Zeytinliğin Sessiz Nöbeti

2

Türkiye Büyük Millet Meclisi’nin hemen yanı başında, Cemal Süreya Parkı günlerdir alışılmadık bir kalabalığa ev sahipliği yapıyor. Parkta geceyi geçirenler, slogan atmıyor, dikkat çekici bir eylem dili kullanmıyor. Onlar, toprağını ve zeytinliğini savunmaya gelen köylüler. Muğla başta olmak üzere ülkenin dört bir yanından gelen yurttaşlar, meclis gündemine alınan torba yasa teklifine karşı seslerini duyurmaya çalışıyor. Söz konusu yasa teklifi, zeytinlik alanları maden işletmeciliğine açmayı öngörüyor. Birkaç teknik düzenlemenin satır aralarına sıkıştırılan bu değişiklik, yalnızca tarım değil, bir yaşam biçimi için de alarm niteliği taşıyor. Türkiye’nin Ege ve Akdeniz kuşağında yüzlerce yıldır süregelen zeytincilik kültürü, bu yasa geçerse geri dönüşsüz biçimde zarar görecek.
Köylüler bu tehdidi görüyor. “Toprağımızı maden var diye talan edecekler” diyen bir Milaslı kadın hemşehrimiz, sadece ekonomik bir kaybı değil, yerinden edilmeyi, köylerinin boşalmasını, geleneklerinin silinmesini anlatıyor. Devamında şu cümle geliyor: “40 köyü yok edecekler. Türkiye’yi yok edecekler. Ege, turizm, zeytin, bal, bahçe, incir, meyve olmazsa Türkiye olmaz.” İfade etmek gerekir, bu sözlerde abartı değil, haklı bir kaygıyı içeriyor. Zeytin başta olmak üzere sayılan ürünlerin her biri, bu ülkenin hem ekonomik hem kültürel omurgasında yer alıyor. Günlerdir gündüzünü gecesini Cemal Süreya Parkı’nda geçiren yurttaşların çoğu kadınlardan oluşuyor.
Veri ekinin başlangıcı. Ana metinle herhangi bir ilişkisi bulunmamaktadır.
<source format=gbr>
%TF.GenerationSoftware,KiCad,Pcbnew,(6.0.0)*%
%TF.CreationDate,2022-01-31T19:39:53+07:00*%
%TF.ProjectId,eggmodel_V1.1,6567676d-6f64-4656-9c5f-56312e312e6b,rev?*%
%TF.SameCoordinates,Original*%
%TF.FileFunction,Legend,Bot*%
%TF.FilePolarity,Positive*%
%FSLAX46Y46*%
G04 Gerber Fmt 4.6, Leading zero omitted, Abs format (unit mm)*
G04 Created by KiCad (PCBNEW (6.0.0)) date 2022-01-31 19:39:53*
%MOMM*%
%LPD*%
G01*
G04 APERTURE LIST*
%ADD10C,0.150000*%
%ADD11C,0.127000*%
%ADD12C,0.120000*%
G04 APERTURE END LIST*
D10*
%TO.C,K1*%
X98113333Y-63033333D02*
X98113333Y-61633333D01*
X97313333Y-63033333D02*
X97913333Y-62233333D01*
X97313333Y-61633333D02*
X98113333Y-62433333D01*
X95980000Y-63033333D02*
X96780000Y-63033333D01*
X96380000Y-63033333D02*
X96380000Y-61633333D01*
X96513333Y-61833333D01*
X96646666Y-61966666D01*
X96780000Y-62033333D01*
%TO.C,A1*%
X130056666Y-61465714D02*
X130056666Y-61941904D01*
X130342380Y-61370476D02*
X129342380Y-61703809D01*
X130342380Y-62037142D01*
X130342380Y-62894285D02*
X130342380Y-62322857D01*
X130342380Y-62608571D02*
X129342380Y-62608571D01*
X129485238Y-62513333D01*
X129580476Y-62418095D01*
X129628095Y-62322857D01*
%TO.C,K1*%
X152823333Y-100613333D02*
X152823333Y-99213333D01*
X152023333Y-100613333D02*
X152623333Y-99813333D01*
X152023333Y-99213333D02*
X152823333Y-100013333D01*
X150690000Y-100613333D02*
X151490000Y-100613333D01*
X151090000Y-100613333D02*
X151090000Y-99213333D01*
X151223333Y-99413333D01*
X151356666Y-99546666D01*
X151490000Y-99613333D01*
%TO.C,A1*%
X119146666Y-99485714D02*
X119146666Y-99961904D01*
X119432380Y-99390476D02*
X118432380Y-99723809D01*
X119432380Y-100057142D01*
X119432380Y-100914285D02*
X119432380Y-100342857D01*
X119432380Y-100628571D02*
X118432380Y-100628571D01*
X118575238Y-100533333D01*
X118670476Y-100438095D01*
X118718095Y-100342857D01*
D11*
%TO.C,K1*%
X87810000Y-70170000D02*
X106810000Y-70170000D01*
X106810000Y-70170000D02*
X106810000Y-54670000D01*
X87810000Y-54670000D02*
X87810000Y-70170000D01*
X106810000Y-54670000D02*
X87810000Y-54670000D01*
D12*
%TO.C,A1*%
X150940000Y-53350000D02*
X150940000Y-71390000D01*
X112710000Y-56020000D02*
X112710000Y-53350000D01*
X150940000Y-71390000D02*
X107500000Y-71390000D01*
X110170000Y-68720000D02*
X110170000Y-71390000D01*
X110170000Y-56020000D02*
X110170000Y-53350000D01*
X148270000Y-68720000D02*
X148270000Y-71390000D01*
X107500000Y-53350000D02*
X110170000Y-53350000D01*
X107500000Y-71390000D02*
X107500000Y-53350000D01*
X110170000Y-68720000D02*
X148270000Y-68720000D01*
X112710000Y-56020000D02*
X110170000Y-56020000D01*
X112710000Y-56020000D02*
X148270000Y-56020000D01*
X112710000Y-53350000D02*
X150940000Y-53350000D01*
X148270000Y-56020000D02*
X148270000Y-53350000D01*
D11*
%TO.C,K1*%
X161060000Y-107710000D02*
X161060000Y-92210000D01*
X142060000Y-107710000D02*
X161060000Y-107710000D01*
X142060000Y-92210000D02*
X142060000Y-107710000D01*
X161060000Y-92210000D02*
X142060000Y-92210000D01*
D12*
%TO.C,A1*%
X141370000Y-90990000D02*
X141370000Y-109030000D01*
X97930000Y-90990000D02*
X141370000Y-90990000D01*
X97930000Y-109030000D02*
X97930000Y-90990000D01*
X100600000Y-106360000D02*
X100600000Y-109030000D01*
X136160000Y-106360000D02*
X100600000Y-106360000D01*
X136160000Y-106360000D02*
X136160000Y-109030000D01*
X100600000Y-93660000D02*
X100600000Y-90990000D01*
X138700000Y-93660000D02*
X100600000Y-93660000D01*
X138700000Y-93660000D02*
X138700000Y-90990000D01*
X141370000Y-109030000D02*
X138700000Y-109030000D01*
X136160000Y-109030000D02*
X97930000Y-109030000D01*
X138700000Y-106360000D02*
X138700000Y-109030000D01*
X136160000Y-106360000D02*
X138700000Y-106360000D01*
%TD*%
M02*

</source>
Yaşamı boyunca bağında, bahçesinde, zeytinliğinde olan, Ankara’nın yolunu bilmeyen bu kadınlar şimdi zeytinlikler ve ormanlar üzerinden sürdürülen mücadelede en öndeler. Hem doğaya hem hayata dair bilgileriyle, bu süreci yalnızca ‘karşı çıkmak’la sınırlı olmayan bir farkındalıkla yürütüyorlar. Bu kadınlara ülkenin her yerinden, ötesinde yurt dışından destek yağıyor.
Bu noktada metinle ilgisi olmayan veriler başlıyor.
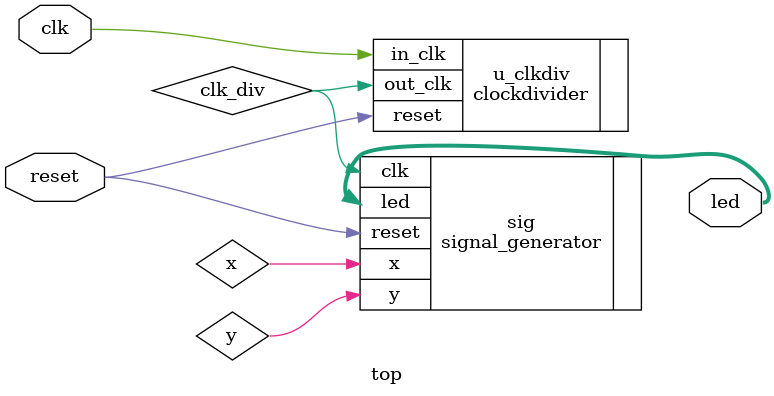
<source format=v>
`timescale 1ns / 1ps


module top (input  wire reset, input  wire clk, output wire [0:4] led);

    wire clk_div;

    clockdivider u_clkdiv (
        .in_clk (clk),
        .reset  (reset),
        .out_clk(clk_div)
    );
    
    signal_generator sig(.clk(clk_div), .reset(reset), .x(x), .y(y), .led(led));

endmodule

</source>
Bir değişiklik olmazsa (!) zeytincilik yasası Salı günü (yarın) mecliste görüşülecek. Yasa teklifinin meclis gündemine alınmasıyla birlikte CHP’ye de çağrı yapıldı. Milas basınından ve çevreci gruplardan gelen bu çağrıda, CHP’ye açık bir davet yapıldı. İl başkanları, ilçe örgütleri, belediye başkanları, belediye meclis üyelerinin, kent konseylerinin meclise gelmeleri, zeytinliklerin yanında durmaları çağrısı yapıldı.
Daha öncede birkaç yazıda ifade ettik. Torba yasa ile yaşanan süreçte asıl mesele, Türkiye’nin kalkınma modeli ile ilgili. Ortada bir tercih sorunu var ve soru şu: Madencilikten kısa vadeli gelir beklentisiyle mi devam edilecek, yoksa doğayla uyumlu bir üretim biçimini mi koruyacak? Bu soru artık yalnızca çevrecilerin ya da köylülerin meselesi değil; toplumun tüm kesimlerini ilgilendiren bir yönetsel tercih haline gelmiş durumda.
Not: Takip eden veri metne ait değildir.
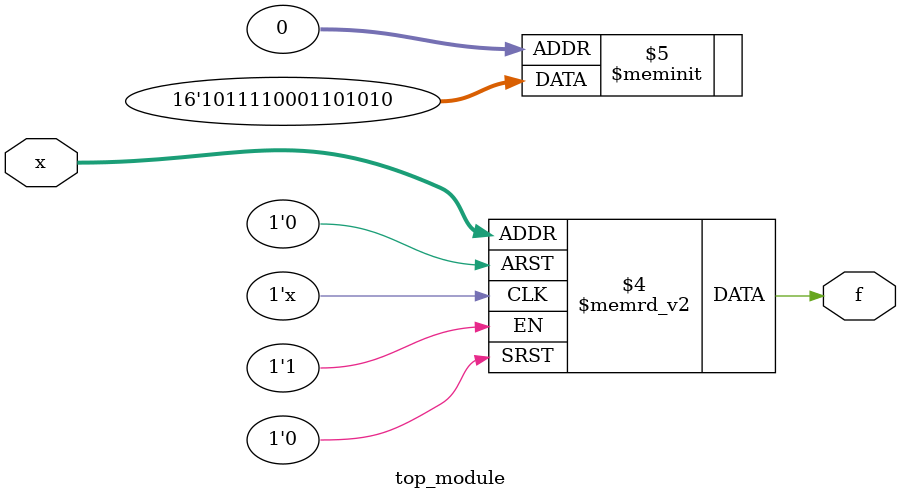
<source format=sv>
module top_module (
    input [4:1] x,
    output logic f
);

always_comb begin
    case (x)
        4'b0001, 4'b0011, 4'b1011, 4'b1101, 4'b1111: f = 1'b1;
        4'b0101, 4'b0110, 4'b1010, 4'b1100: f = 1'b1; // Don't care conditions
        default: f = 1'b0;
    endcase
end

endmodule

</source>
Bugün zeytinliklerin sessiz nöbetinde olanlar, yalnızca kendi toprakları için değil, gelecekte yaşanabilir bir ülke isteyen herkes için oradalar. Onların sessizliği, aslında yüksek sesle sorulmuş bir sorudur: “Bir ülke, kendi ağacını, kendi toprağını, kendi belleğini göz göre göre terk edebilir mi?” Bu sorunun yanıtı, torba yasa Meclis’ten geçerken yalnızca milletvekillerinin oylamasında değil, hepimizin vicdanında şekillenecek.